Rachel Cargle is an Akron, Ohio born writer, entrepreneur and philanthropic innovation. Her work and upcoming book with Penguin Random House, centers the reimagining of womanhood, solidarity and self and how we are in relationship with ourselves and one another. In 2018 she founded The Loveland Foundation, Inc., a non-profit offering free therapy to
Black women and girls.
Her umbrella company, The Loveland Group houses a collection of Rachel’s social ventures including The Great Unlearn, a self-paced, donationbased learning community, The Great Unlearn for Young Learners – an online learning space for young folks launching in 2022, and Elizabeth’s Bookshop & Writing Centre – an innovative literacy space designed to amplify, celebrate and honor the work of writers who are often excluded from traditional cultural, social and academic canons.

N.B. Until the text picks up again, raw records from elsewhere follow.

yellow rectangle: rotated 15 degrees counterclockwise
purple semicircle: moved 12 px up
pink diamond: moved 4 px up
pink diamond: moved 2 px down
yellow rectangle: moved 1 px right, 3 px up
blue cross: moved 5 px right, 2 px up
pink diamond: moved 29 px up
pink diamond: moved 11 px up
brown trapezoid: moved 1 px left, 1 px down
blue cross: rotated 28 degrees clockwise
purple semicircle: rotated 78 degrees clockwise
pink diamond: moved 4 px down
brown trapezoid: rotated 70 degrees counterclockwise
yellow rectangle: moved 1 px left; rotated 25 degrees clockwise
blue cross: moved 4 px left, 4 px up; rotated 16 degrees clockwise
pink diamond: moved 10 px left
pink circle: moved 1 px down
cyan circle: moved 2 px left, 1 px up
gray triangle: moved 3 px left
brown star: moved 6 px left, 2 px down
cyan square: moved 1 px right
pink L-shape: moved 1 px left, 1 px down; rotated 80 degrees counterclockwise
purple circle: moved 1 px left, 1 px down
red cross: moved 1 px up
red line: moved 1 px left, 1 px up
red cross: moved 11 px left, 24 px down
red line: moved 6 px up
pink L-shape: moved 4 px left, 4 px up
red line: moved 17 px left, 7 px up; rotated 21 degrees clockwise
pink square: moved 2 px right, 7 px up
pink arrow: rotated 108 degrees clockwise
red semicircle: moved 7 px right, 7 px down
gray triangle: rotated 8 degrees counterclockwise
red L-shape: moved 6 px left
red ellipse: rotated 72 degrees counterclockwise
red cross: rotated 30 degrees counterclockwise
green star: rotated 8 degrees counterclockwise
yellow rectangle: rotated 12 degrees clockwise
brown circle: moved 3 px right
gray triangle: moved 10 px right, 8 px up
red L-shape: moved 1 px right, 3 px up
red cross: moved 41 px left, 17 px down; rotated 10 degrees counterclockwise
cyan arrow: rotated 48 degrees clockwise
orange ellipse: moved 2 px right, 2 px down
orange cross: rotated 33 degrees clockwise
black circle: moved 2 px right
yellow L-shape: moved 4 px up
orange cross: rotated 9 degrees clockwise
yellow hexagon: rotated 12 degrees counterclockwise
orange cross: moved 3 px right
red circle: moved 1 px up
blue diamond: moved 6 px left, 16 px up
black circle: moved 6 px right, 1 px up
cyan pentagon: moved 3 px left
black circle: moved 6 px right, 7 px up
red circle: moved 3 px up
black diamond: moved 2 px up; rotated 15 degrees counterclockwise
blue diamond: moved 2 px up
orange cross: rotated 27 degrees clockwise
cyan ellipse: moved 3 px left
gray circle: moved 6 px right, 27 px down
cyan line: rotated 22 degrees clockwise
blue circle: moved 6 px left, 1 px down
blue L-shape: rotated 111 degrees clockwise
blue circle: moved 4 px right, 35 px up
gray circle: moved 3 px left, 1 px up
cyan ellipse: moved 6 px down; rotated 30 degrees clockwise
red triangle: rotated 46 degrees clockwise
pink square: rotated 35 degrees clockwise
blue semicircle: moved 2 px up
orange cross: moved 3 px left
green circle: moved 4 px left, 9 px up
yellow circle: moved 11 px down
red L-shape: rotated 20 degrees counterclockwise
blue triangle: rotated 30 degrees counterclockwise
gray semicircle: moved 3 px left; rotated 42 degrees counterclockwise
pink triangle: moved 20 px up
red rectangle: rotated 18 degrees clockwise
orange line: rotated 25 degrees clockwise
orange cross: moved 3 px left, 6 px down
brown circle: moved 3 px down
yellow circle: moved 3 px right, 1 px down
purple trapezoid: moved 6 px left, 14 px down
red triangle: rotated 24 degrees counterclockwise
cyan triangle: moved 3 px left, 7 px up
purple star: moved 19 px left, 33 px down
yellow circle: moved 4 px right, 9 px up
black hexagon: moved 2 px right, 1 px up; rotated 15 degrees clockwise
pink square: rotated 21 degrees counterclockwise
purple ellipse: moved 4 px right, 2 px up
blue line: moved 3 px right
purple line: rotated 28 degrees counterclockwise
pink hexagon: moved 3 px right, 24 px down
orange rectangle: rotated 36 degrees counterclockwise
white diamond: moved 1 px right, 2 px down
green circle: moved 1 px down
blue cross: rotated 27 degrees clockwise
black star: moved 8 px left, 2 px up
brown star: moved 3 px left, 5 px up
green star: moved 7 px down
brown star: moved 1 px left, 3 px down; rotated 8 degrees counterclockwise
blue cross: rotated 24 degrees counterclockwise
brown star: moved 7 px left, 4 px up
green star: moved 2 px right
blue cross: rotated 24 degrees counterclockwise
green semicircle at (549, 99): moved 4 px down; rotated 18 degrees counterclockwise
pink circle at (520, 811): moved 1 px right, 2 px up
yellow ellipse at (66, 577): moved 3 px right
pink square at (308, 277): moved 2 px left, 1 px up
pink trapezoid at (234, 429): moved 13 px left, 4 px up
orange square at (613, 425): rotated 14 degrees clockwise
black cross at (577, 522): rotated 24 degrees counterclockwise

Rachel is a regular contributor to Cultured magazine, Atmos magazine and The Cut, and has been featured in The Washington Post, The New York Times, Forbes, Harper’s Bazaar and The New Yorker. Rachel lives & loves in Brooklyn, New York.
Wanjiku “Wawa” Gatheru is a climate storyteller passionate about making the climate movement relevant and accessible to everyone. Harnessing her background as a Rhodes Scholar and youth climate activist, Wawa works to bring climate justice to the mainstream. Her goal is to be an effective communicator that helps inspire a generation of “unlikely” environmentalists.